Document passage:
[BUG]`assert param.ds_status == ZeroParamStatus.AVAILABLE, param.ds_summary()` when training deepspeed-chat step3 with ZeRO3 and a larger `generation_batches`

GoSz commented 11 months ago

Describe the bug When training Deepspeed-Chat Step3 with ZeRO3(without hybrid-engine), if we set generation_batches >= 3 or generation_batches >= 2 and ppo_epochs >= 2, deepspeed will raise assert param.ds_status == ZeroParamStatus.AVAILABLE, param.ds_summary() during generate_experience in the second step.

Log output

***** Running training *****
Beginning of Epoch 1/1, Total Generation Batches 954
[2023-10-18 06:02:18,170] [INFO] [loss_scaler.py:190:update_scale] [deepspeed] OVERFLOW! Rank 0 Skipping step. Attempted loss scale: 65536, but hysteresis is 2. Reducing hysteresis to 1
[2023-10-18 06:02:18,977] [INFO] [loss_scaler.py:190:update_scale] [deepspeed] OVERFLOW! Rank 0 Skipping step. Attempted loss scale: 65536, but hysteresis is 2. Reducing hysteresis to 1
Invalidate trace cache @ step 271: expected module 2, but got module 271
[2023-10-18 06:02:19,948] [INFO] [loss_scaler.py:183:update_scale] [deepspeed] OVERFLOW! Rank 0 Skipping step. Attempted loss scale: 65536, reducing to 32768
Invalidate trace cache @ step 271: expected module 815, but got module 814
[2023-10-18 06:02:21,398] [INFO] [loss_scaler.py:183:update_scale] [deepspeed] OVERFLOW! Rank 0 Skipping step. Attempted loss scale: 65536, reducing to 32768
Epoch: 0 | Step: 2 | PPO Epoch: 1 | Actor Loss: 0.032704671223958336 | Critic Loss: 0.0035425821940104165 | Unsupervised Loss: 0.0
End-to-End => Latency: 100.65s, TFLOPs: 0.79, Samples/sec: 0.95, Time/seq 1.05s, Batch Size: 96, Total Seq. Length: 512
Generation => Latency: 30.45s, Per-token Latency 118.94 ms, TFLOPs: 0.18, BW: 22.12 GB/sec, Answer Seq. Length: 256
Training   => Latency: 9.30s, TFLOPs: 6.74
Actor Model Parameters => 1.316 B, Critic Model Parameters => 0.331 B
Average reward score: -0.4375
-------------------------------------------------------------------------------------
Traceback (most recent call last):
  File "/root/test/DeepSpeedExamples/applications/DeepSpeed-Chat/training/step3_rlhf_finetuning/main.py", line 660, in <module>
    main()

Tasks to perform:
- 1) Answer these questions using the bug report:
(a) Which ZeRO stage was used for training?
(b) How many total generation batches are reported at the beginning of Epoch 1/1?
(c) What average reward score appears in the log output?
- 2) For each statement, state whether it agrees with the bug report. Support each answer with the exact words from the report that decide it.
(a) The error occurs while the hybrid engine is enabled.
(b) The actor model has more parameters than the critic model.
(c) The log reports a batch size of 96.
- 3) Carry on the bug report about the DeepSpeed-Chat ZeRO3 assertion error from the point at which it stops.

(Records from a data source)
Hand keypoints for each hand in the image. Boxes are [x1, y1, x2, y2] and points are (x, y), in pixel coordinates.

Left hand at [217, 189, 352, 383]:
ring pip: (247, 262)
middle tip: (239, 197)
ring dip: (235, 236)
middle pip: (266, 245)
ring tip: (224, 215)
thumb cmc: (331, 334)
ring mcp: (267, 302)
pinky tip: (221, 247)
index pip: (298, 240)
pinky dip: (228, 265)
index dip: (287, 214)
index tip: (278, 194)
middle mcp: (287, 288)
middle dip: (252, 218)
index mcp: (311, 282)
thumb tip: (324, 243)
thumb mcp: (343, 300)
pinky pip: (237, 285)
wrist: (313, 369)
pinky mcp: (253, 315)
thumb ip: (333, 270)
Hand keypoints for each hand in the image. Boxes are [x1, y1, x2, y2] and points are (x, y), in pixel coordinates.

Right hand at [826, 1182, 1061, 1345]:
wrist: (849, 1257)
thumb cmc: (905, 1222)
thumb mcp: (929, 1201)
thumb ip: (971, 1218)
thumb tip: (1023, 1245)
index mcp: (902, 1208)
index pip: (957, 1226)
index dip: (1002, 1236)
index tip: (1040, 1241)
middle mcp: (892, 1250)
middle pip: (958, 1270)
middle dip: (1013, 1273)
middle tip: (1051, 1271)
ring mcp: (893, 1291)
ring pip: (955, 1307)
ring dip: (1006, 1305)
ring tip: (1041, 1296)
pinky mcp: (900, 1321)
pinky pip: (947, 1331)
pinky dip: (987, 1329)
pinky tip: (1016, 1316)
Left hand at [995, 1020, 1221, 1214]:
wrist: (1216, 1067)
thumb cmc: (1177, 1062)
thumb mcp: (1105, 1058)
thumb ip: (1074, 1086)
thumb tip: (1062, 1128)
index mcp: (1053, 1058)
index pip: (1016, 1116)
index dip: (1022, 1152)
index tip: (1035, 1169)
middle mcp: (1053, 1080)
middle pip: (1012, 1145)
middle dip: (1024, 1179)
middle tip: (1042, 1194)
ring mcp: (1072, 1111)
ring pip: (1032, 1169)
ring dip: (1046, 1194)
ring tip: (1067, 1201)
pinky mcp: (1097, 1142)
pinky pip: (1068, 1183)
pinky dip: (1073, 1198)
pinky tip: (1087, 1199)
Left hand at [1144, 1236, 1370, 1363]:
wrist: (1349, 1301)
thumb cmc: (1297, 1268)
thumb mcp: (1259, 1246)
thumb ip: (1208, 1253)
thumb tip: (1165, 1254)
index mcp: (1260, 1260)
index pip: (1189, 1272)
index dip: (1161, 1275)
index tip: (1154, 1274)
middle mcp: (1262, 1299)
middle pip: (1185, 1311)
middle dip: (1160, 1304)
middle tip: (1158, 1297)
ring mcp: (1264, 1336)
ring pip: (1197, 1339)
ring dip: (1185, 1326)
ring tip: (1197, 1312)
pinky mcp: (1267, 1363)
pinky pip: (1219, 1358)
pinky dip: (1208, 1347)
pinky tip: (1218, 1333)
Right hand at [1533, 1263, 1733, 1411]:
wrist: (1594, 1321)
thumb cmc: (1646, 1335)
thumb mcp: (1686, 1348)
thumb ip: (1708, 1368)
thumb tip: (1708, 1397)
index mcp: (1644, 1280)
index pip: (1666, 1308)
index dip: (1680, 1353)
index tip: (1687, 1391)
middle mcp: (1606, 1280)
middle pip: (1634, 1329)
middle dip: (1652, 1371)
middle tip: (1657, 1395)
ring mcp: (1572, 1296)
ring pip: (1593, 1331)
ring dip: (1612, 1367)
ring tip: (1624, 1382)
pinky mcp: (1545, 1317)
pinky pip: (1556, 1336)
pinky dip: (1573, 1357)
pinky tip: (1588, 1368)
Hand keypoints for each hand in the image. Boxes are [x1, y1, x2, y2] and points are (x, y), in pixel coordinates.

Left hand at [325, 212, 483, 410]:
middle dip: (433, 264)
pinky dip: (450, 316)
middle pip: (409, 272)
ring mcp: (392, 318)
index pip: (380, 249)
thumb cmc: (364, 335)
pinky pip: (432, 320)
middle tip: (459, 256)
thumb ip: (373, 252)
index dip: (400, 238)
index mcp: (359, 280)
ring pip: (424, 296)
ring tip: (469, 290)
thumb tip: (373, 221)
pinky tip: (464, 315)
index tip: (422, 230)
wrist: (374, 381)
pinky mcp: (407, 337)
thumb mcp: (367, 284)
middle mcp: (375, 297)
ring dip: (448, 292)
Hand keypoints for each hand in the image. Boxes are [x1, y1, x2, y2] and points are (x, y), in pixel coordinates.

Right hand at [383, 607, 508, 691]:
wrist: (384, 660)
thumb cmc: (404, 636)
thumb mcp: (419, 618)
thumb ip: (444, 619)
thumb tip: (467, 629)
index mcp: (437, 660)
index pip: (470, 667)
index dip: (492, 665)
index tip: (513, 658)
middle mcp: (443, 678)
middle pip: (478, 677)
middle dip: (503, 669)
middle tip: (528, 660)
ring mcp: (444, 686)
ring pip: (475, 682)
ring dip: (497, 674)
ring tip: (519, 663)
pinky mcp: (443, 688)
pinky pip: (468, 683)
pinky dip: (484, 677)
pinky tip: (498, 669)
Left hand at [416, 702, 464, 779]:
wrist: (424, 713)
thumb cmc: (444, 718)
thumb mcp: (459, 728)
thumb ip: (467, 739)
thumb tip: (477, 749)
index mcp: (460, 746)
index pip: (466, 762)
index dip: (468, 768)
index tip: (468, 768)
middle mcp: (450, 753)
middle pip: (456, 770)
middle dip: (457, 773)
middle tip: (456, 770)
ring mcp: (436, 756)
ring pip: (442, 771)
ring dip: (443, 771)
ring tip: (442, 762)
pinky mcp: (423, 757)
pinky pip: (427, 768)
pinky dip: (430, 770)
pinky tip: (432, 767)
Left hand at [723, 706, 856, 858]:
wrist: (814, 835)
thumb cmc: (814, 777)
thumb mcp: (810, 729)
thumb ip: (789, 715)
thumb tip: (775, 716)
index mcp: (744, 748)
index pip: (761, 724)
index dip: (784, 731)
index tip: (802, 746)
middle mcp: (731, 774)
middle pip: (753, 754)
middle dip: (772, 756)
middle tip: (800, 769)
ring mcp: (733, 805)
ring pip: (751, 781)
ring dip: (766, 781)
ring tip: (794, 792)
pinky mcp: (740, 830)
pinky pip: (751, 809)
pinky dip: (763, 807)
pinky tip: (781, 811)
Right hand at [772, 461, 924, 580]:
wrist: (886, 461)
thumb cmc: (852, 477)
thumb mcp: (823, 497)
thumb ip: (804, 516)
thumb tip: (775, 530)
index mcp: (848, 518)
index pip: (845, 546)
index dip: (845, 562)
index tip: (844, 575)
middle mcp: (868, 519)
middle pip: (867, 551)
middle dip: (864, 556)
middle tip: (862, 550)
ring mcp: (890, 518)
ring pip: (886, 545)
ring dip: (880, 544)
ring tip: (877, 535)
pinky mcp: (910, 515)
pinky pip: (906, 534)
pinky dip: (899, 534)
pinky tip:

Answer set:
- 1)
(a) ZeRO3, without the hybrid engine.
(b) 954.
(c) -0.4375.

- 2)
(a) No: "ZeRO3(without hybrid-engine)"
(b) Yes: "Actor Model Parameters => 1.316 B, Critic Model Parameters => 0.331 B"
(c) Yes: "Batch Size: 96"

- 3)
  File "/root/test/DeepSpeedExamples/applications/DeepSpeed-Chat/training/step3_rlhf_finetuning/main.py", line 520, in main
    out = trainer.generate_experience(batch_prompt['prompt'],
  File "/root/test/DeepSpeedExamples/applications/DeepSpeed-Chat/training/step3_rlhf_finetuning/ppo_trainer.py", line 125, in generate_experience
    seq = self._generate_sequence(prompts, mask, step)
  File "/root/test/DeepSpeedExamples/applications/DeepSpeed-Chat/training/step3_rlhf_finetuning/ppo_trainer.py", line 87, in _generate_sequence
    seq = self.actor_model.module.generate(
  File "/root/miniconda3/envs/test/lib/python3.9/site-packages/torch/utils/_contextlib.py", line 115, in decorate_context
    return func(*args, **kwargs)
  File "/root/miniconda3/envs/test/lib/python3.9/site-packages/transformers/generation/utils.py", line 1538, in generate
    return self.greedy_search(
  File "/root/miniconda3/envs/test/lib/python3.9/site-packages/transformers/generation/utils.py", line 2362, in greedy_search
    outputs = self(
  File "/root/miniconda3/envs/test/lib/python3.9/site-packages/torch/nn/modules/module.py", line 1538, in _call_impl
    result = forward_call(*args, **kwargs)
  File "/root/miniconda3/envs/test/lib/python3.9/site-packages/transformers/models/opt/modeling_opt.py", line 944, in forward
    outputs = self.model.decoder(
  File "/root/miniconda3/envs/test/lib/python3.9/site-packages/torch/nn/modules/module.py", line 1538, in _call_impl
    result = forward_call(*args, **kwargs)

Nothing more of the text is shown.